The adjacent nodes to a node always have a y value that is (current nodes y value +1).
There is a cost of 1 for a change in the x value when we go from one node to its adjacent
There is no cost for going from node to its adjacent, if there is no change in the value of x.
No 2 nodes with the same y value are considered adjacent.
The optimal solution is the one with the lowest cost, I'm thinking of using A* path finding algorithm for finding an optimal solution.
My question, Is A* a good choice for the this kind of problems, or should i look at any other algorithm, and also i was thinking of using recursive method to calculate the Heuristic cost, but i get the feeling that it is not a good idea.

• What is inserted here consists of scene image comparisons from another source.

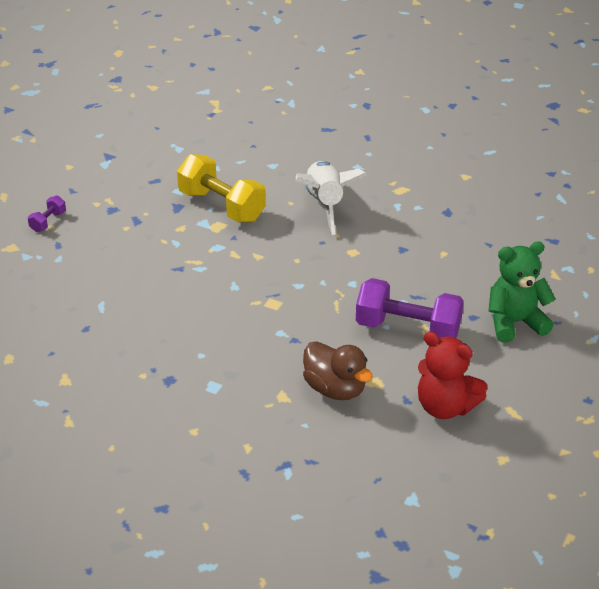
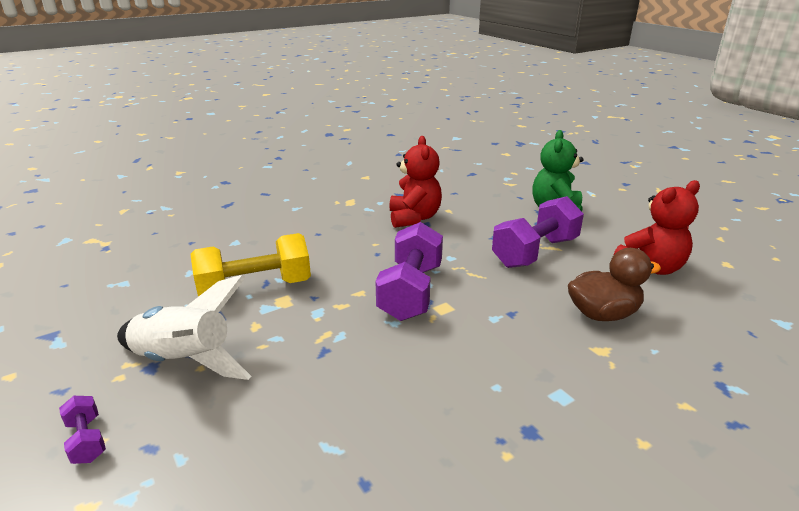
camera: 60 degrees left, 10 degrees down
white rocket [296,161,367,235] -> white rocket moved to [117,275,252,380]
none -> purple dumbbell [375,222,443,321]
none -> red teddy bear [389,136,442,228]

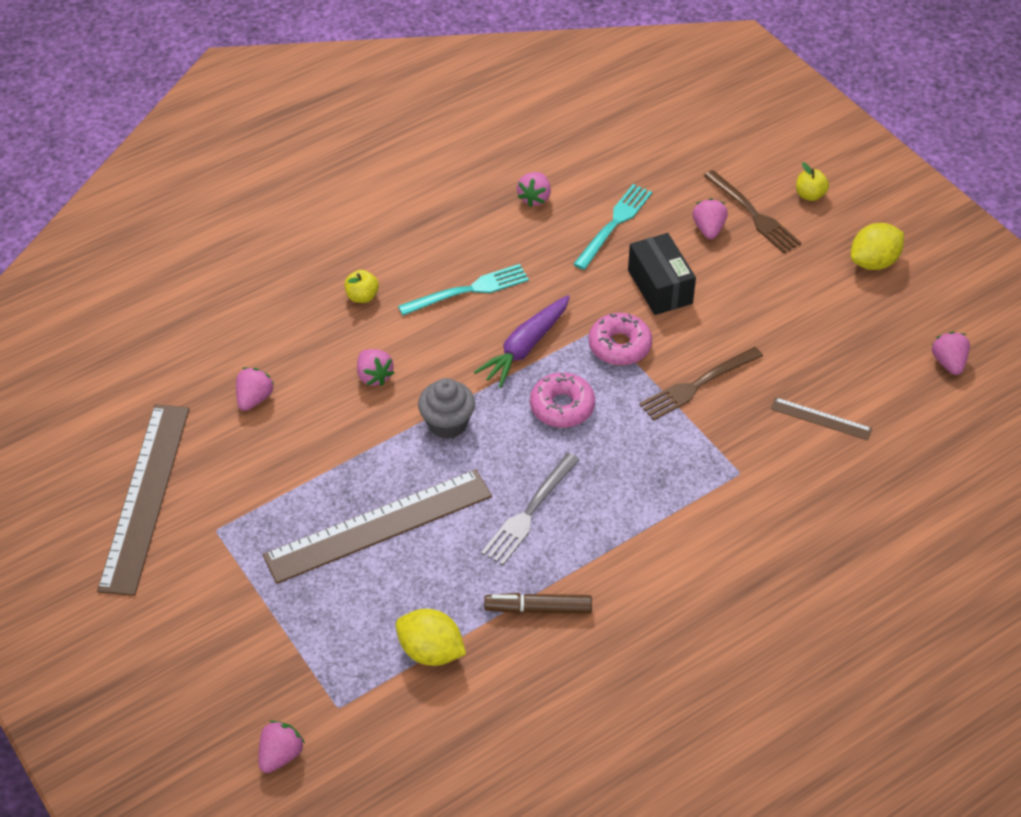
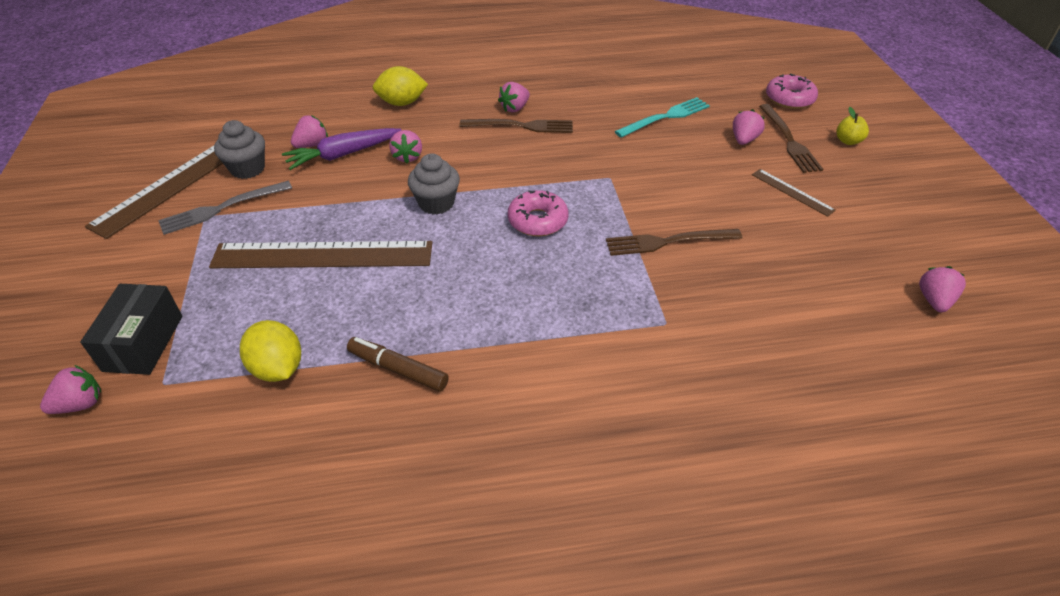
camera: 25 degrees right, 5 degrees down
yellow apple [344,270,379,303] -> none
turquoise fork [398,264,529,315] -> brown fork [460,119,573,133]
purple carrot [474,295,570,388] -> purple carrot moved to [282,128,401,170]
grey fork [481,453,579,565] -> grey fork moved to [158,181,292,235]
pink strawberry [517,172,551,207] -> pink strawberry moved to [498,82,530,113]
pink donut [589,313,652,365] -> pink donut moved to [766,73,818,109]
black box [628,233,696,315] -> black box moved to [80,284,182,375]
brown ruler [771,397,872,440] -> brown ruler moved to [752,169,836,217]
yellow lemon [851,223,904,270] -> yellow lemon moved to [373,66,428,106]
none -> grey cupcake [214,120,265,179]

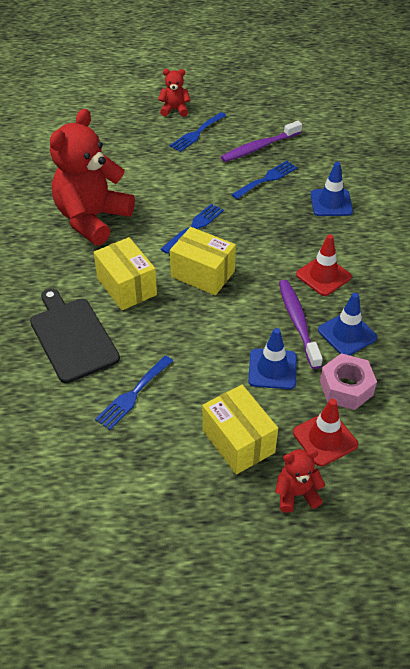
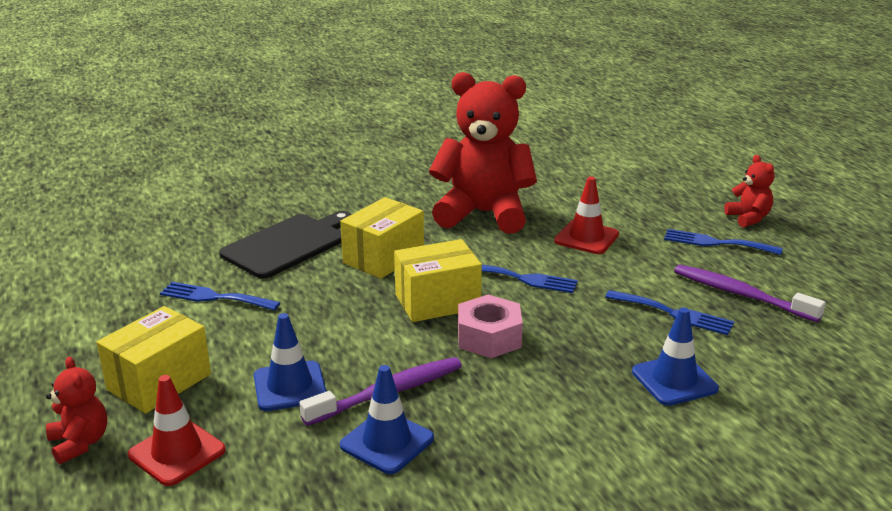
camera: 70 degrees right, 20 degrees down
yellow box [170,227,236,295] -> yellow box turned 60 degrees clockwise [394,239,482,322]
red traffic cone [296,234,352,296] -> red traffic cone moved to [554,177,619,254]
pink nut [320,353,377,410] -> pink nut moved to [458,295,523,358]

This is the example of how I'm thinking the heuristic function will be like this
The heuristic weight of a node = Min(heuristic weight of it's child nodes)
The same goes for the child nodes too.
But as far as my knowledge goes, heuristic is meant to be an approximate, so I think I'm going in the wrong direction as far as the heuristic function is concerned
A* guarantees to find the lowest cost path in a graph with nonnegative edge path costs, provided that you use an appropriate heuristic. What makes a heuristic function appropriate?
First, it must be admissible, i. e. it should, for any node, produce either an underestimate or a correct estimate for the cost of the cheapest path from that node to any of goal nodes. This means the heuristic should never overestimate the cost to get from the node to the goal.
Note that if your heuristic computes the estimate cost of 0 for every node, then A* just turns into breadth-first exhaustive search. So h(n)=0 is still an admissible heuristic, only the worst possible one. So, of all admissible heuristics, the tighter one estimates the cost to the goal, the better it is.
Second, it must be cheap to compute. It should be certainly O(1), and should preferably look at the current node alone. Recursively evaluating the cost as you propose will make your search significantly slower, not faster!
The question of A* applicability is thus whether you can come up with a reasonably good heuristic. From your problem description, it is not clear whether you can easily come up with one.
Depending on the problem domain, A* may be very useful if requirements are relaxed. If heuristic becomes inadmissible, then you lose the guarantee of finding the best path. Depending on the degree of overestimation of the distance, hovewer, the solution might still be good enough (for problem specific definition of "good enough"). The advantage is that sometimes you can compute that "good enough" path much faster. In some cases, probabilistic estimate of heuristics works good (it can have additional constraints on it to stay in the admissible range).
So, in general, you have breadth-first search for tractable problems, next faster you have A* for tractable problems with admissible heuristic. If your problem is intractable for breadth-first exhaustive search and does not admit a heuristic, then your only option is to settle for a "good enough" suboptimal solution. Again, A* may still work with inadmissible heuristic here, or you should look at beam search varieties. The difference is that beam searches have a limit on the number of ways the graph is currently being explored, while A* limits them indirectly by choosing some subset of less costly ones. There are practical cases not solvable by A* even with relaxed admissbility, when difference in cost among different search path is slight. Beam search with its hard limit on the number of paths works more efficiently in such problems.
Seems like an overkill to use A* when something like Dijkstra's would work. Dijkstra's will only work on non-negative cost transitions which seems true in this example. If you can have negative cost transitions then Bellman-Ford should also work.